Marjie smoothed his sleeves once more. “You had best not keep the colonel waiting.”
Stanley took a fortifying breath. He memorized the feel of her touch. After he received his orders, Stanley would keep his distance entirely. He would slip back into the role of soldier, where all emotions were pushed aside and he made do with what little hope he had. He straightened his shoulders and made his way down the corridor.
Colonel Falwell sat at Philip’s desk when Stanley entered. Philip had apparently left. The colonel rose, his uniform impeccably clean, down to the high-polished medals that marked him as a man of vast experience. Stanley saluted as was expected, beginning the usual greeting ritual between two officers, one of whom far outranked the other.
“I hope I am not late, sir,” he said.
“Not at all, Captain Jonquil. Am I correct that this is your batman?”
Stanley nodded, motioning Pluck forward. “This is Private Stone, Colonel Falwell.”
The colonel acknowledged Pluck’s salute. “Obviously you were artillery.”
“Yes, sir.” Pluck could be rigidly proper when required. He even looked almost respectable in his artillery uniform.

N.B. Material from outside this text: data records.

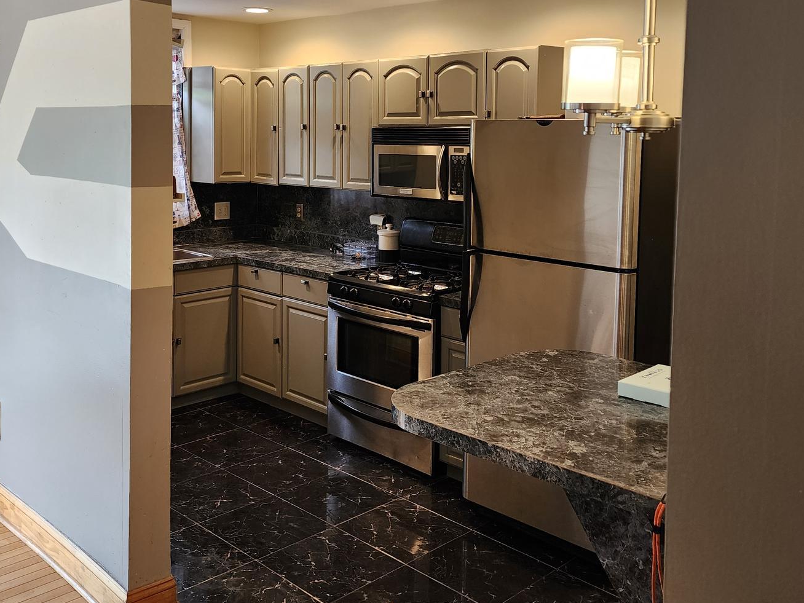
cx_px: 360
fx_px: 836
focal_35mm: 36
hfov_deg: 51.3
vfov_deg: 39.1
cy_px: 187
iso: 125
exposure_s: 1/120
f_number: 1.8
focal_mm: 6.4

“Do you plan to return to duty when Captain Jonquil doe
s?”
“Yes, sir.”
“And if he chooses to sell his commission?”
Pluck hesitated a moment. Stanley understood, though he doubted Colonel Falwell did. Pluck knew Stanley wouldn’t leave the army, so it was an answer he hadn’t expected to have to give. “I’d’ve followed my cap’n right into Napoleon’s drawing room iffen I’d had to,” Pluck said. “An’ I’ll follow him wherever he goes now.”

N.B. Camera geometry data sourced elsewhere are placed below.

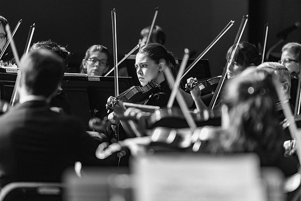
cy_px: 100
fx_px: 2342
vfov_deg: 4.9
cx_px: 150
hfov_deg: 7.4
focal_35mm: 280
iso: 7200
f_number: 4
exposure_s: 1/200
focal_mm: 280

Colonel Falwell nodded. “You are dismissed, Stone. I will send for you if you are wanted again.”
Pluck offered another salute and left the room, pulling the door closed behind him. The colonel retook his seat at the large desk, instructing Stanley to sit as well.
“If all our officers inspired the kind of loyalty in their men that you have,” Colonel Falwell said, “we would have trounced Napoleon in one year instead of twelve.”
Stanley sat rigidly in his chair. Pluck’s loyalty might very well get him killed. “Private Stone’s attachment stems from a sense of obligation, not—”
“I speak of more than just Private Stone.” Colonel Falwell wove his fingers together, resting his intertwined hands and his forearms on the desk. “You have caused quite a stir at Horse Guards.”
“I don’t understand.”
The colonel’s gaze never left Stanley’s face. He knew better than to squirm under the eyes of an officer. He sat with his back straight, shoulders back, expression empty.
“Lord Hill has been quite concerned over you. We realize he is something of a soft touch when it comes to his men.”
“Sir—”
Colonel Falwell raised a hand to stop Stanley’s words. “No need to defend him. Hill is a born soldier and one of the finest officers this nation has ever had. The truth of the matter is he loves his men beyond what is probably advisable. It leads him to worry a great deal. Much of that worry has been surrounding you of late and the state of your health.”
Colonel Falwell leaned back in the chair, his gaze sweeping over Stanley. “You are walking far better than I was led to believe you could.”
“My balance and gait have improved a great deal these past weeks.”